文本节选 —
采用Nesterov动量优化方法,同时函数返回了参数更新比例

def nesterov_momentumSGD(vparams, params, dparams, lr, mu):
    update_ratio = []
    for i in range(len(params)):
        pre_vparam = vparams[i]
        vparams[i] = mu*vparams[i] - lr*dparams[-1-i]
        update_param = vparams[i] + mu * (vparams[i] - pre_vparam)
        params[i] += update_param
        update_ratio.append(np.sum(np.abs(update_param))
                            /np.sum(np.abs(params[i])))
    return update_ratio

6、训练网络

初始化参数,前向计算,计算训练集和验证集的准确率,计算数据损失和正则化损失,梯度反向传播,进行学习率指数退化,可视化

def train_net(X_train, labels_train, layer_param, lr,
              lr_decay, reg, mu, max_epoch, X_val, labels_val):
    lr0 = lr
    (weights, biases, vweights, vbiases) = initialize_parameters(layer_param)
    epoch = 0
    data_losses = []
    reg_losses = []
    val_accuracy = []
    train_accuracy = []
    weights_update_ratio = []
    baises_update_ratio = []
    while epoch < max_epoch:
        (hiddens, scores) = forward(X_train, layer_param, weights, biases)
        val_accuracy.append(predict(X_val, labels_val, layer_param, weights, biases))

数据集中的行

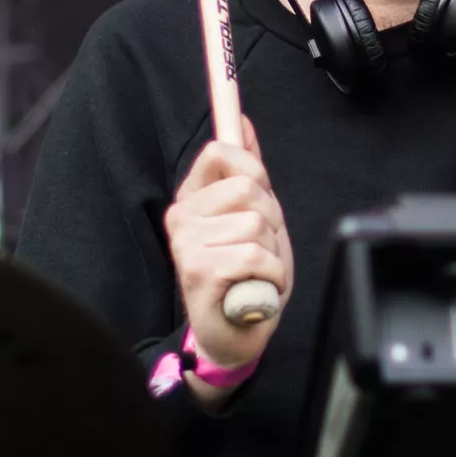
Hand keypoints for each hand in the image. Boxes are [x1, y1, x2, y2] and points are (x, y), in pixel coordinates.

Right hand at [164, 116, 292, 378]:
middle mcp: (182, 217)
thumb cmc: (244, 275)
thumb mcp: (252, 215)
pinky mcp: (199, 269)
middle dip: (272, 220)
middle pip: (248, 188)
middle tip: (261, 248)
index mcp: (192, 198)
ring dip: (273, 253)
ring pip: (257, 224)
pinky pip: (257, 255)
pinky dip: (272, 275)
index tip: (262, 194)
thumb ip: (245, 170)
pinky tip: (256, 288)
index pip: (220, 152)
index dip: (253, 168)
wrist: (232, 334)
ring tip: (257, 272)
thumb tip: (241, 122)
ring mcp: (187, 243)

待完成任务 —
A. 节选中的nesterov_momentumSGD函数除了采用Nesterov动量优化方法外,还返回了什么?
B. 把节选中以“初始化参数,前向计算,计算训”开头、一直到“vbiases) = initialize_parameters(layer_param)”为止的部分重写一遍,并将其中的“学习率指数退化”改成“学习率指数衰减”。

练习答案 —
A. 参数更新比例。

B.
初始化参数,前向计算,计算训练集和验证集的准确率,计算数据损失和正则化损失,梯度反向传播,进行学习率指数衰减,可视化

def train_net(X_train, labels_train, layer_param, lr,
              lr_decay, reg, mu, max_epoch, X_val, labels_val):
    lr0 = lr
    (weights, biases, vweights, vbiases) = initialize_parameters(layer_param)